When there is no dispute that the underlying factual basis for the charges against defendant included an act of domestic violence and defendant is appropriately advised concerning the nature and consequences of his or her plea such that the placement of a domestic violence designation on the complaint will not alter defendant's understanding of the agreement, the appropriate remedy for the trial court's technical violation of subsection (3) is to remand the case to allow the prosecution to amend the complaint to include a domestic violence designation. People v. Campbell, 174 P.3d 860 (Colo. App. 2007).

Under 16-5-301 and subsection (7) of this section, in order to demand and receive a preliminary hearing, defendant must be charged with a class 4, 5, or 6 felony. Here, the substantive offense with which defendant was charged was a misdemeanor. People v. Garcia, 176 P.3d 872 (Colo. App. 2007), overruled in People v. Vanness, 2020 CO 18, 458 P.3d 901.

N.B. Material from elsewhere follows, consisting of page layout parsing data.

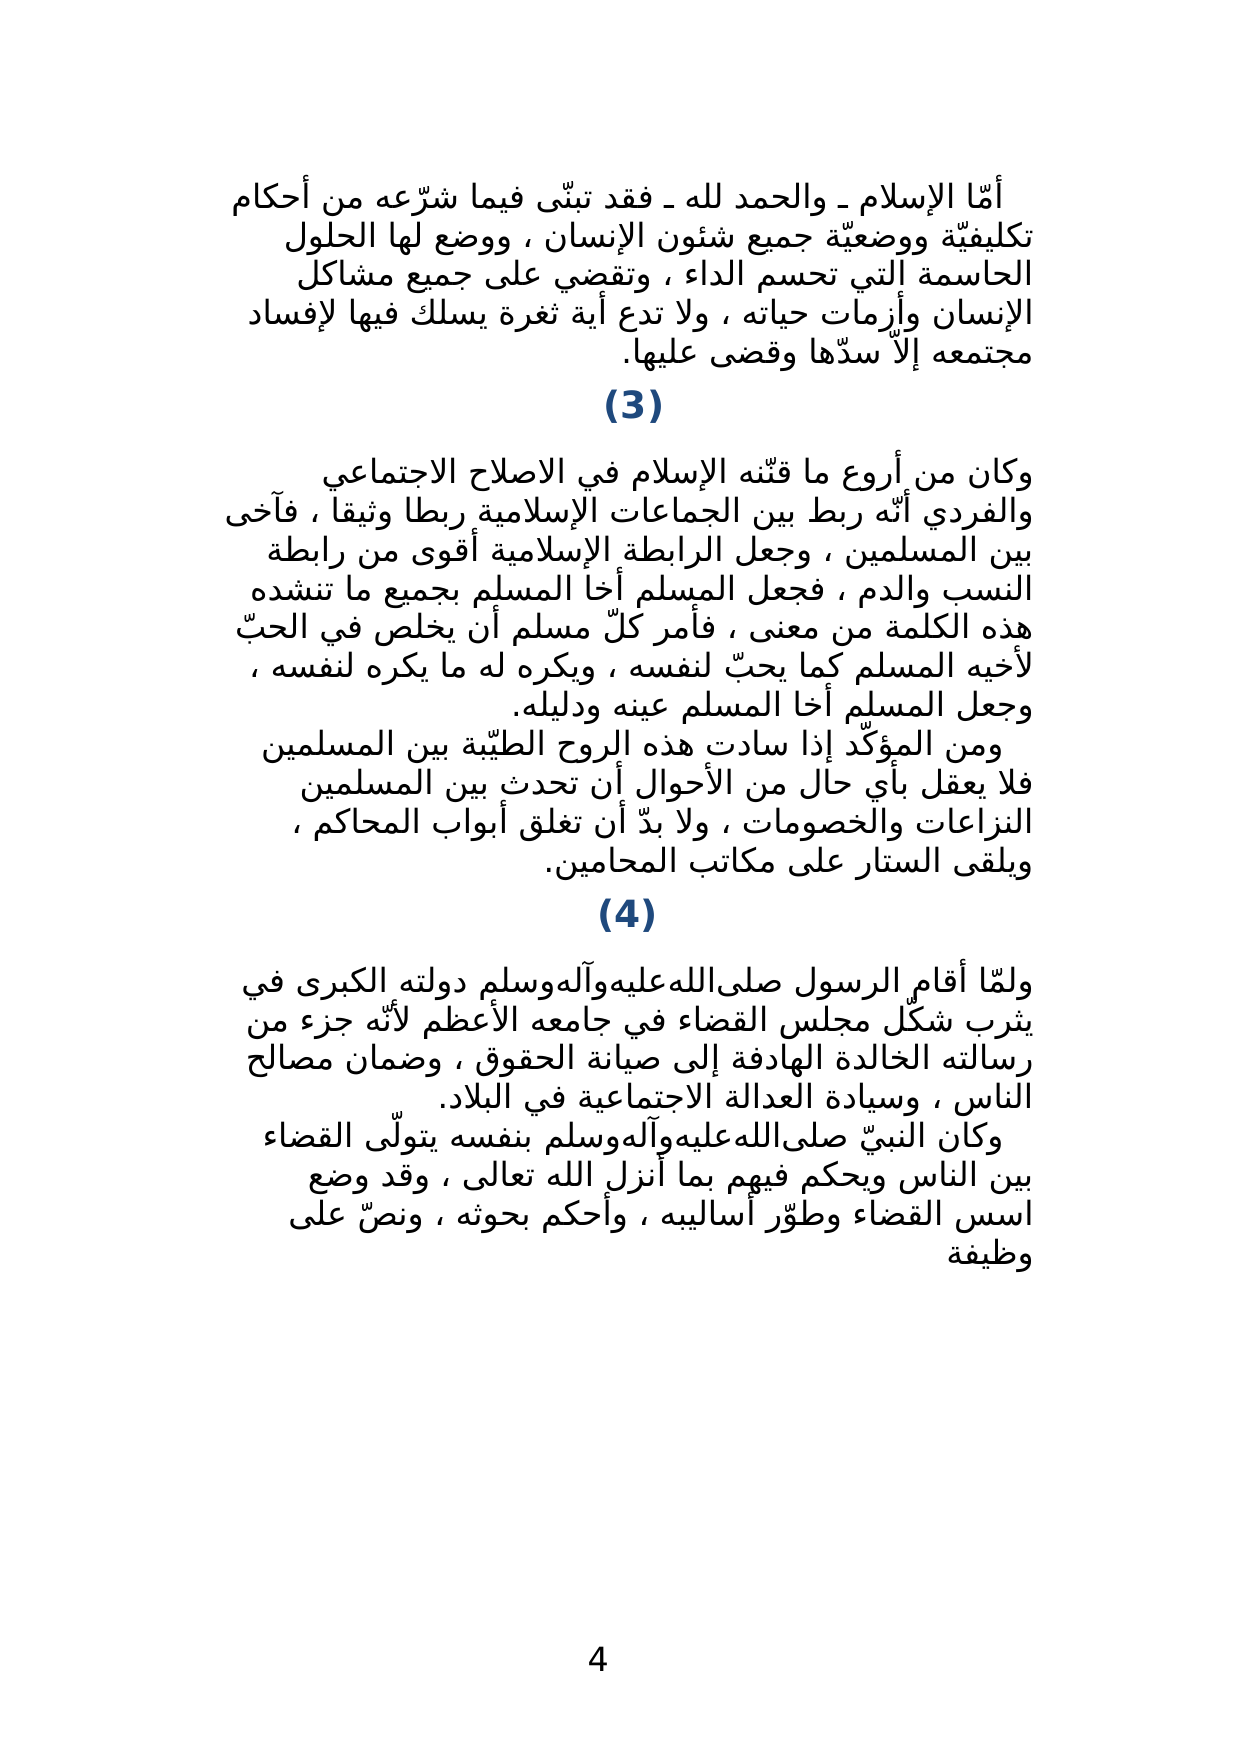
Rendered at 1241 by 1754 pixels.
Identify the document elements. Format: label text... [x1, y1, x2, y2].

text وكان النبيّ صلى‌الله‌عليه‌وآله‌وسلم بنفسه يتولّى القضاء بين الناس ويحكم فيهم بما أنزل الله تعالى ، وقد وضع اسس القضاء وطوّر أساليبه ، وأحكم بحوثه ، ونصّ على وظيفة [222, 1117, 1033, 1272]
text ومن المؤكّد إذا سادت هذه الروح الطيّبة بين المسلمين فلا يعقل بأي حال من الأحوال أن تحدث بين المسلمين النزاعات والخصومات ، ولا بدّ أن تغلق أبواب المحاكم ، ويلقى الستار على مكاتب المحامين. [222, 724, 1033, 880]
subtitle (4) [222, 892, 1033, 936]
subtitle (3) [222, 384, 1033, 428]
text وكان من أروع ما قنّنه الإسلام في الاصلاح الاجتماعي والفردي أنّه ربط بين الجماعات الإسلامية ربطا وثيقا ، فآخى بين المسلمين ، وجعل الرابطة الإسلامية أقوى من رابطة النسب والدم ، فجعل المسلم أخا المسلم بجميع ما تنشده هذه الكلمة من معنى ، فأمر كلّ مسلم أن يخلص في الحبّ لأخيه المسلم كما يحبّ لنفسه ، ويكره له ما يكره لنفسه ، وجعل المسلم أخا المسلم عينه ودليله. [222, 453, 1033, 724]
text ولمّا أقام الرسول صلى‌الله‌عليه‌وآله‌وسلم دولته الكبرى في يثرب شكّل مجلس القضاء في جامعه الأعظم لأنّه جزء من رسالته الخالدة الهادفة إلى صيانة الحقوق ، وضمان مصالح الناس ، وسيادة العدالة الاجتماعية في البلاد. [222, 961, 1033, 1117]
text أمّا الإسلام ـ والحمد لله ـ فقد تبنّى فيما شرّعه من أحكام تكليفيّة ووضعيّة جميع شئون الإنسان ، ووضع لها الحلول الحاسمة التي تحسم الداء ، وتقضي على جميع مشاكل الإنسان وأزمات حياته ، ولا تدع أية ثغرة يسلك فيها لإفساد مجتمعه إلاّ سدّها وقضى عليها. [222, 177, 1033, 371]
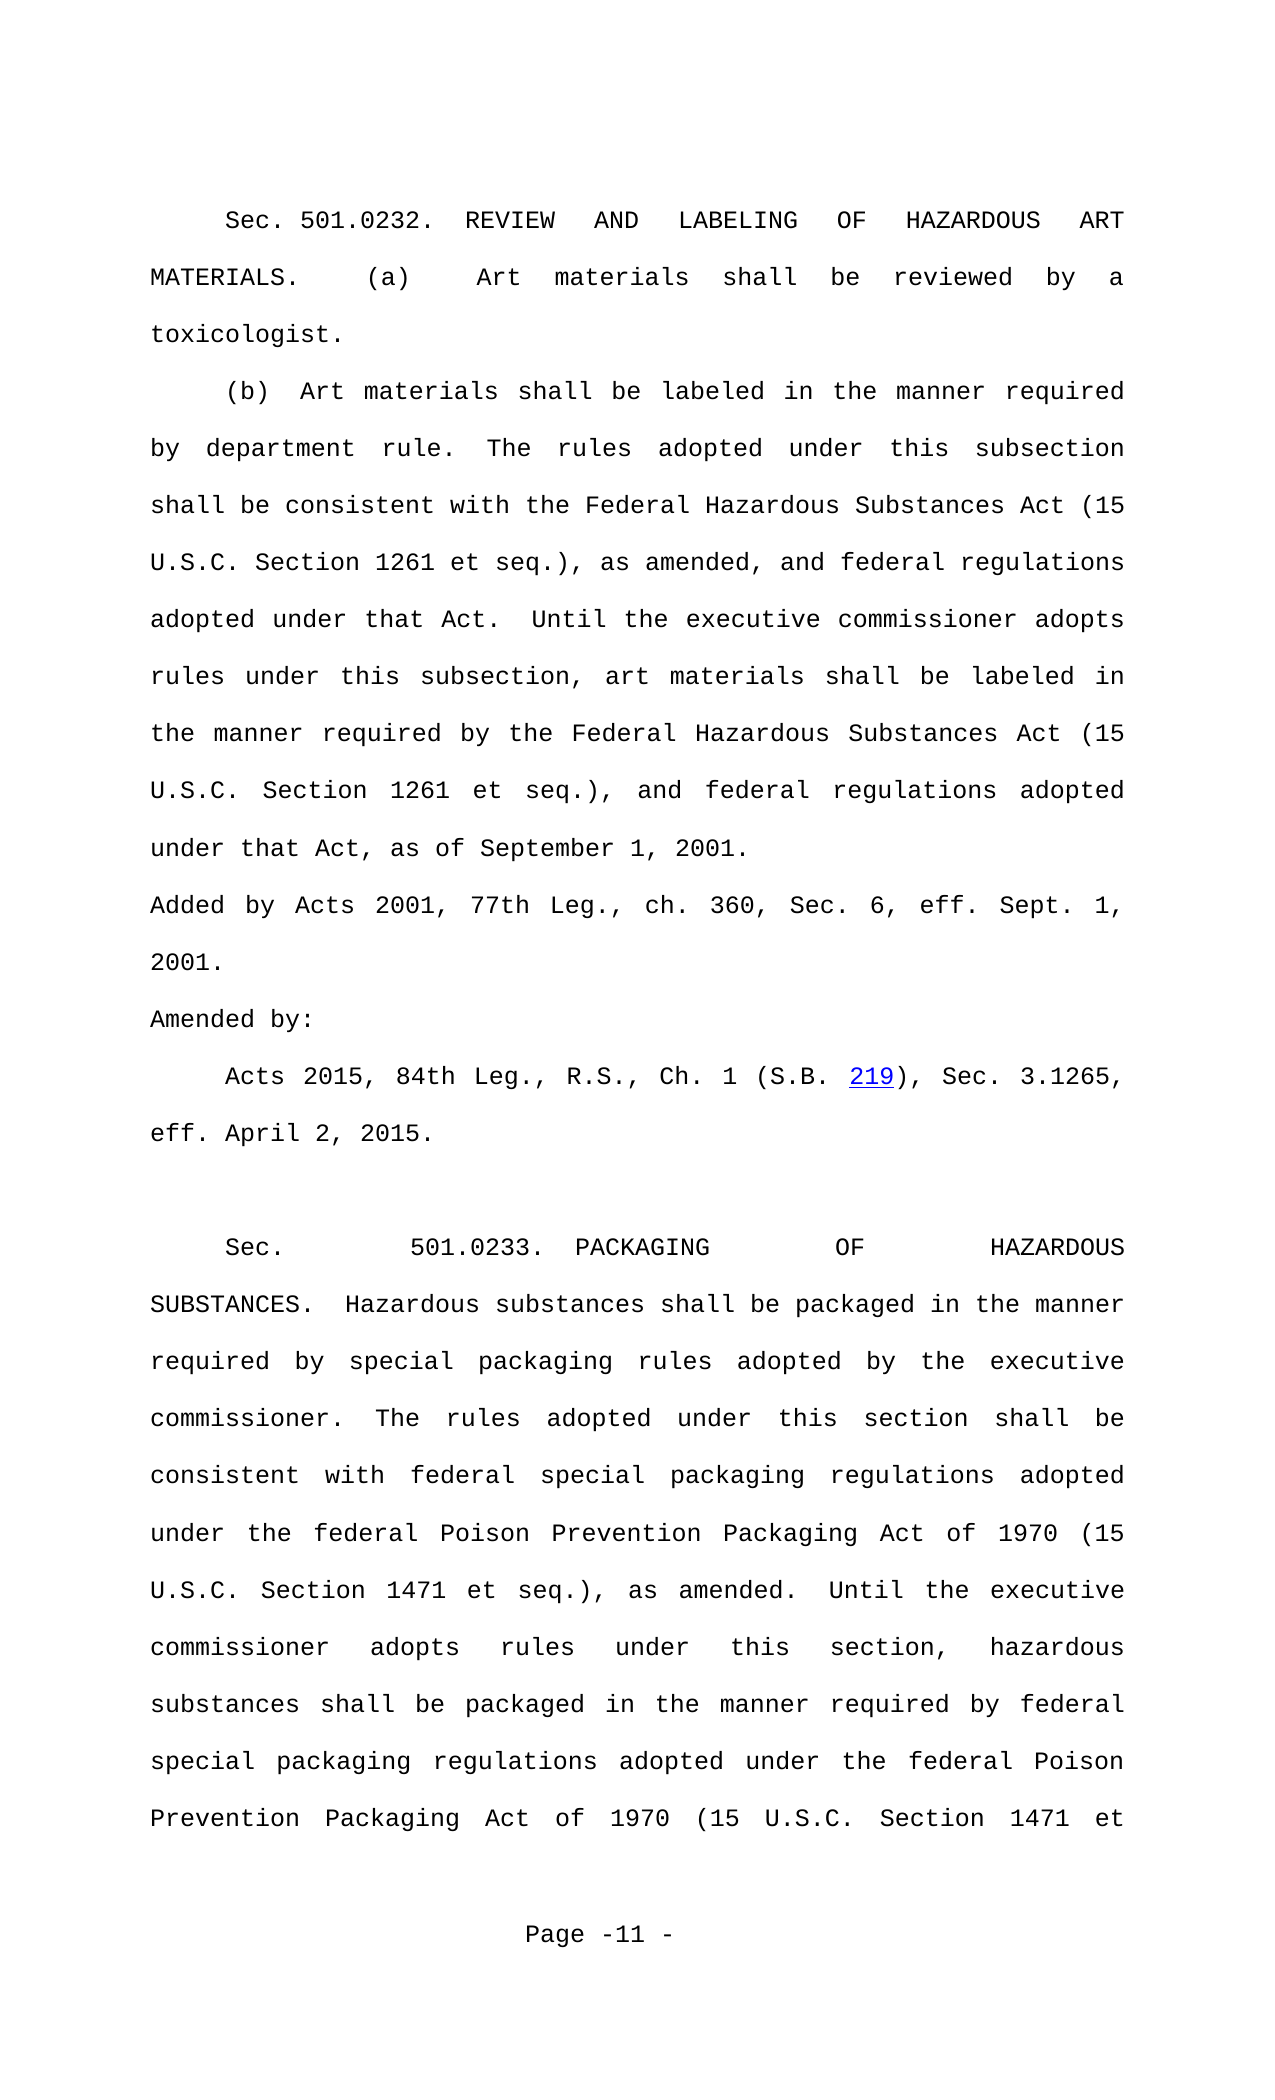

Under subsection (7), defendant could only stand convicted of a class 5 felony if first convicted of the misdemeanor and subsequently adjudged a habitual offender by the court. Because count one of the information did not charge defendant with a substantive felony offense requiring mandatory sentencing, the exception in 16-5-301 (1)(a) allowing for a preliminary hearing under such circumstances is inapplicable. People v. Garcia, 176 P.3d 872 (Colo. App. 2007), overruled in People v. Vanness, 2020 CO 18, 458 P.3d 901.

For the purpose of finding whether the defendant is a habitual domestic violence offender, the trier of fact must find whether prior offenses included an act of domestic violence, unless a statutory exception applies. People v. Ryan, 2022 COA 136, __ P.3d __.

The trial court erred in making the domestic violence finding for prior convictions, and the error required reversal. People v. Ryan, 2022 COA 136, __ P.3d __.

Because the requirements of subsection (7) permit a defendant to be convicted of a felony, the defendant must also be provided with felony procedural protections. Defendant was charged with misdemeanor counts as well as felony counts pursuant to the statute, which exposed defendant to a felony conviction and entitled defendant to be tried in accordance with felony trial procedures. People v. Vigil, 2013 COA 102, 328 P.3d 1066.

Where jury found that defendant violated a protection order, but the verdict did not reflect a finding of "coercion, control, punishment, intimidation, or revenge", defendant's aggravated sentencing under subsection (7) violated defendant's sixth amendment right to a jury trial under Apprendi v. New Jersey and Blakely v. Washington, 542 U.S. 296, (2004). People v. Jaso, 2014 COA 131, 347 P.3d 1174.